_Exercise requirements_
Could you retype all of the entries exactly, without their pictures?

------ Dataset records

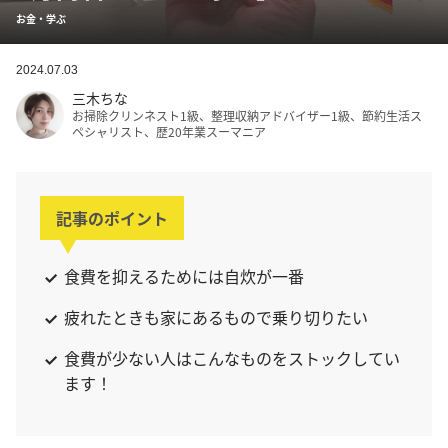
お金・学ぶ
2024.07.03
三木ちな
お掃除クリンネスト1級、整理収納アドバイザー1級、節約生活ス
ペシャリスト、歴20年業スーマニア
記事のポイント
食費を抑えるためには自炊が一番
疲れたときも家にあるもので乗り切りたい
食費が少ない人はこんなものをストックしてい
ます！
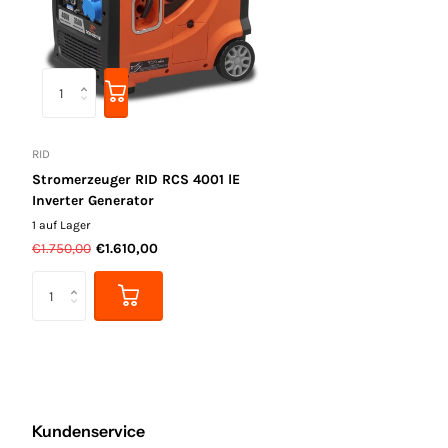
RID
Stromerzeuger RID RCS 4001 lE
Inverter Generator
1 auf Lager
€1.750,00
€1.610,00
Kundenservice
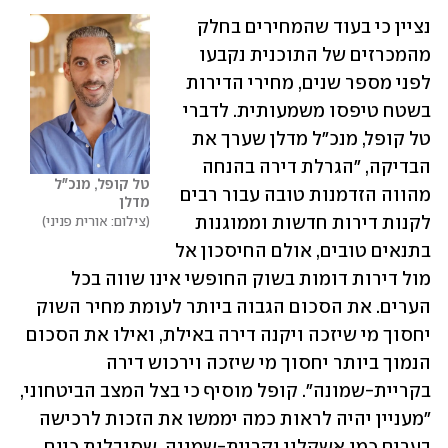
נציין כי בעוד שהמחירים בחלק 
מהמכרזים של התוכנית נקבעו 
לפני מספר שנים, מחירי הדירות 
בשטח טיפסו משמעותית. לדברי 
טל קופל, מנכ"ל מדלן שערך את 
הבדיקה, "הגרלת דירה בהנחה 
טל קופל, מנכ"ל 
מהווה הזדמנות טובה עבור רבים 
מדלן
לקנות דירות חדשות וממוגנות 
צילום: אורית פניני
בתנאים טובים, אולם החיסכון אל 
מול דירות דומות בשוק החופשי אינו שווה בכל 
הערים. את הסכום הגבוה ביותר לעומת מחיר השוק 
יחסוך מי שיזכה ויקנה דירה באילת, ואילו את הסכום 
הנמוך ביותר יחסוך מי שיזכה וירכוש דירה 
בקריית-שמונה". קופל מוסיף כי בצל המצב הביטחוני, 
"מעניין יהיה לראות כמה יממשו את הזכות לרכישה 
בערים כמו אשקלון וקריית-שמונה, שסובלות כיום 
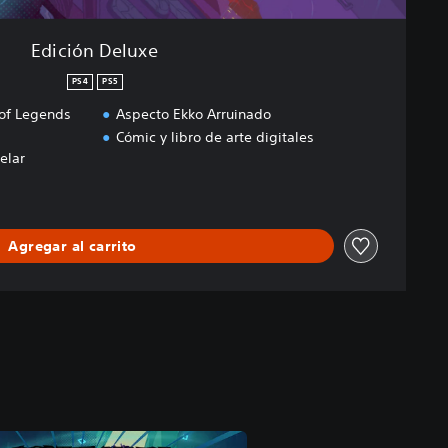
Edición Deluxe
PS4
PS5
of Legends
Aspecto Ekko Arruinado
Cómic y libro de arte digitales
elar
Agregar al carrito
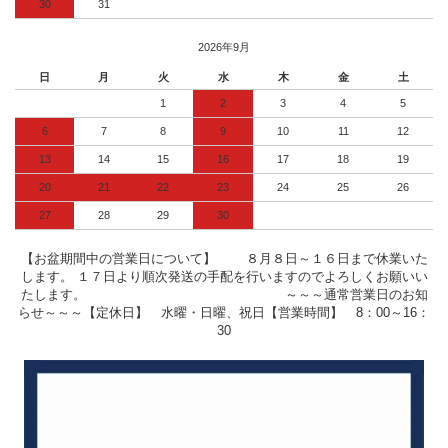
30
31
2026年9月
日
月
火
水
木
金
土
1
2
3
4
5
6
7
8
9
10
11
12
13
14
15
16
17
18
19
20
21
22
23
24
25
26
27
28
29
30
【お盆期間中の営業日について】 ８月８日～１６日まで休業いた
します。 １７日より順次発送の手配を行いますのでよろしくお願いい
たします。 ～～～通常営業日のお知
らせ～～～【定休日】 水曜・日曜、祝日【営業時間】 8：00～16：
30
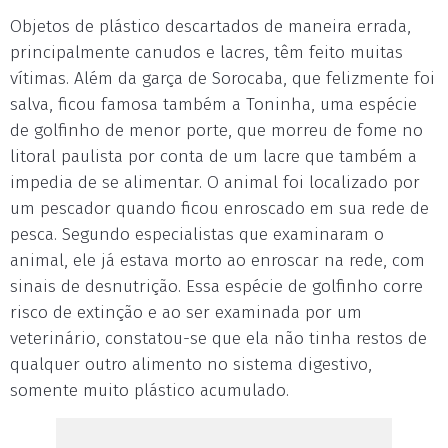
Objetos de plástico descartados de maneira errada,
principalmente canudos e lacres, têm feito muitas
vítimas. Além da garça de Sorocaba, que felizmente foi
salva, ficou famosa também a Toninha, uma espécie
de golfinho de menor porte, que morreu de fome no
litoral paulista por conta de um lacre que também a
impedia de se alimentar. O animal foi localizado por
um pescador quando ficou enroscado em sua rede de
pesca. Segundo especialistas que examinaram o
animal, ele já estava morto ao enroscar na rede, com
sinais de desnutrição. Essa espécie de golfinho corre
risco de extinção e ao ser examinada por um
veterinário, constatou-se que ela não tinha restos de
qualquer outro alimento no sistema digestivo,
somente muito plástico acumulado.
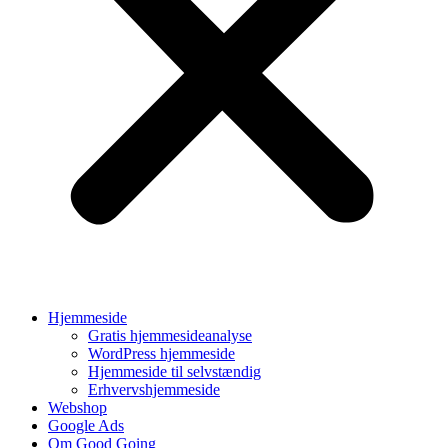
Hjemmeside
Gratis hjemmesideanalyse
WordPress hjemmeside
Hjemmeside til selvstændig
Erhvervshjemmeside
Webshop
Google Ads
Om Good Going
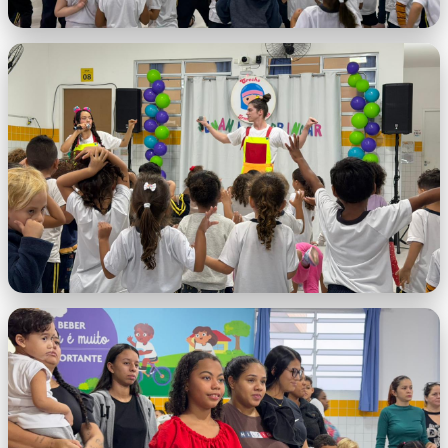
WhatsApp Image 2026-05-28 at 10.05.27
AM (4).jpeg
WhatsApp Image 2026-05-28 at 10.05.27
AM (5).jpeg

------------

_Output below_
お金・学ぶ
2024.07.03
三木ちな
お掃除クリンネスト1級、整理収納アドバイザー1級、節約生活ス
ペシャリスト、歴20年業スーマニア
記事のポイント
食費を抑えるためには自炊が一番
疲れたときも家にあるもので乗り切りたい
食費が少ない人はこんなものをストックしてい
ます！
RID
Stromerzeuger RID RCS 4001 lE
Inverter Generator
1 auf Lager
€1.750,00
€1.610,00
Kundenservice
נציין כי בעוד שהמחירים בחלק 
מהמכרזים של התוכנית נקבעו 
לפני מספר שנים, מחירי הדירות 
בשטח טיפסו משמעותית. לדברי 
טל קופל, מנכ"ל מדלן שערך את 
הבדיקה, "הגרלת דירה בהנחה 
טל קופל, מנכ"ל 
מהווה הזדמנות טובה עבור רבים 
מדלן
לקנות דירות חדשות וממוגנות 
צילום: אורית פניני
בתנאים טובים, אולם החיסכון אל 
מול דירות דומות בשוק החופשי אינו שווה בכל 
הערים. את הסכום הגבוה ביותר לעומת מחיר השוק 
יחסוך מי שיזכה ויקנה דירה באילת, ואילו את הסכום 
הנמוך ביותר יחסוך מי שיזכה וירכוש דירה 
בקריית-שמונה". קופל מוסיף כי בצל המצב הביטחוני, 
"מעניין יהיה לראות כמה יממשו את הזכות לרכישה 
בערים כמו אשקלון וקריית-שמונה, שסובלות כיום 
Edición Deluxe
PS4
PS5
of Legends
Aspecto Ekko Arruinado
Cómic y libro de arte digitales
elar
Agregar al carrito
30
31
2026年9月
日
月
火
水
木
金
土
1
2
3
4
5
6
7
8
9
10
11
12
13
14
15
16
17
18
19
20
21
22
23
24
25
26
27
28
29
30
【お盆期間中の営業日について】 ８月８日～１６日まで休業いた
します。 １７日より順次発送の手配を行いますのでよろしくお願いい
たします。 ～～～通常営業日のお知
らせ～～～【定休日】 水曜・日曜、祝日【営業時間】 8：00～16：
30
Objetos de plástico descartados de maneira errada,
principalmente canudos e lacres, têm feito muitas
vítimas. Além da garça de Sorocaba, que felizmente foi
salva, ficou famosa também a Toninha, uma espécie
de golfinho de menor porte, que morreu de fome no
litoral paulista por conta de um lacre que também a
impedia de se alimentar. O animal foi localizado por
um pescador quando ficou enroscado em sua rede de
pesca. Segundo especialistas que examinaram o
animal, ele já estava morto ao enroscar na rede, com
sinais de desnutrição. Essa espécie de golfinho corre
risco de extinção e ao ser examinada por um
veterinário, constatou-se que ela não tinha restos de
qualquer outro alimento no sistema digestivo,
somente muito plástico acumulado.
Hjemmeside
Gratis hjemmesideanalyse
WordPress hjemmeside
Hjemmeside til selvstændig
Erhvervshjemmeside
Webshop
Google Ads
Om Good Going
WhatsApp Image 2026-05-28 at 10.05.27
AM (4).jpeg
WhatsApp Image 2026-05-28 at 10.05.27
AM (5).jpeg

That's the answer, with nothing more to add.